··· Extrait

Introduit en Tunisie à partir de 2011, à Bir Salah, à Sfax, à des fins purement environnementales (lutte contre la désertification) par l’entrepreneure écologiste franco-tunisienne, Sarah Toumi, le moringa olieifera, arbre qui aurait également des vertus médicinales, nutritionnelles et cosmétiques, à forte valeur marchande, fait, actuellement, l’objet de fortes spéculations.
Par Khémaies Krimi
Citée dans le site de l’Observatoire national de l’agriculture (ONA), Sarah Toumi, qui a reçu plusieurs distinctions à l’étranger dont le prix Takreem, à Amman, pour le développement environnemental et la durabilité, estime que son projet est «victime de la spéculation et du lobbying autour de cette arboriculture». «Tout ce qu’ils veulent, c’est en planter à perte de vue, en intensif, et gagner un maximum d’argent», a révélé la cheffe d’entreprise.
La majorité des agricultrices avec lesquelles la jeune entrepreneure travaillait seraient parties avec les graines de moringa, pensant faire fortune. «Des gens cherchent des informations sur nous pour aller contacter nos agriculteurs, aller les voir directement sur le terrain et leur proposer plus d’argent, les acheter en fait» a ajouté Sarah Toumi, nommée, en 2017, membre au Conseil présidentiel pour l’Afrique par le président français Emmanuel Macron.

······

Complétez ce qui suit:
- 1) Répondez à ces questions sur l'article sur le moringa :
(a) En quelle année et à quel endroit le moringa a-t-il été introduit en Tunisie ?
(b) Quel prix Sarah Toumi a-t-elle reçu à Amman ?
(c) À quoi Sarah Toumi a-t-elle été nommée en 2017 ?
- 2) Donnez la suite de l'article sur le moringa.

··· Données enregistrées

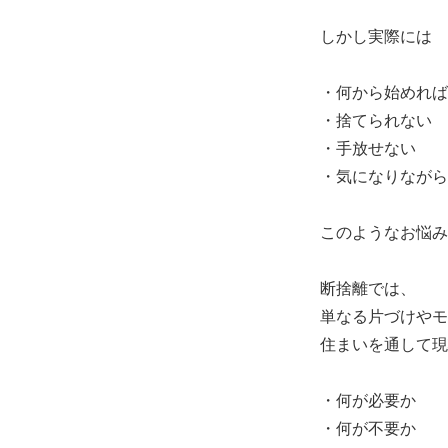
しかし実際には
・何から始めれば
・捨てられない
・手放せない
・気になりながら
このようなお悩み
断捨離では、
単なる片づけやモ
住まいを通して現
・何が必要か
・何が不要か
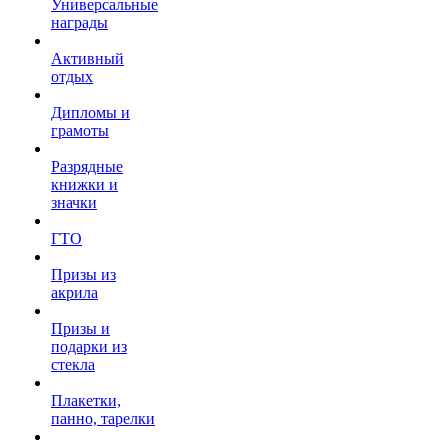
Универсальные
награды
Активный
отдых
Дипломы и
грамоты
Разрядные
книжки и
значки
ГТО
Призы из
акрила
Призы и
подарки из
стекла
Плакетки,
панно, тарелки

······

Réponses rédigées:
- 1)
(a) En 2011, à Bir Salah, à Sfax.
(b) Le prix Takreem, pour le développement environnemental et la durabilité.
(c) Membre du Conseil présidentiel pour l'Afrique.

- 2)
Le projet écologique résiste
En dépit de ces problèmes, la dimension écologique du projet ne semble pas totalement compromise en ce sens où en février 2019, l’Agence officielle tunisienne Tap a rapporté, dans une de ses dépêches, que «le centre de formation de Bir Salah relevant de la délégation d’El Hancha (gouvernorat de Sfax) a délivré des attestations de formation à une vingtaine de femmes rurales ayant suivi une formation en plantation et culture du moringa». C’est le signe qu’on y croit encore.
Selon l’agence Tap, cette formation est organisée à l’initiative du Centre d’orientation et de reconversion professionnelle (CORP) en partenariat avec la Chambre tuniso-allemande de l’industrie et du commerce (AHK Tunisie) dans l’objectif «de rapprocher les qualifications des demandeurs d’emploi aux réels besoins de chaque région et des entreprises».
Toujours à propos de la prolifération du moringa en Tunisie, les médias se sont fait l’écho, également, du projet d’Ahmed Mansi, agriculteur originaire de la localité de Mornag (Grand-Tunis). Cet agriculteur aurait obtenu l’accord de principe de la Direction générale des forêts pour planter sur 8 hectares de ses terres 1000 moringas.
Il reste cependant à s’interroger sur cet intérêt soudain porté à cet arbre dans notre pays. Selon nos recherches, le moringa, arbre d’origine africaine et indienne, serait bien conseillé, autant que l’acacias, à un pays aride et semi-aride comme la Tunisie. En plus clair, le climat tunisien correspond parfaitement à sa plantation. Et c’est là, le noble objectif de Sarah Toumi quant elle avait introduit cet arbre en Tunisie.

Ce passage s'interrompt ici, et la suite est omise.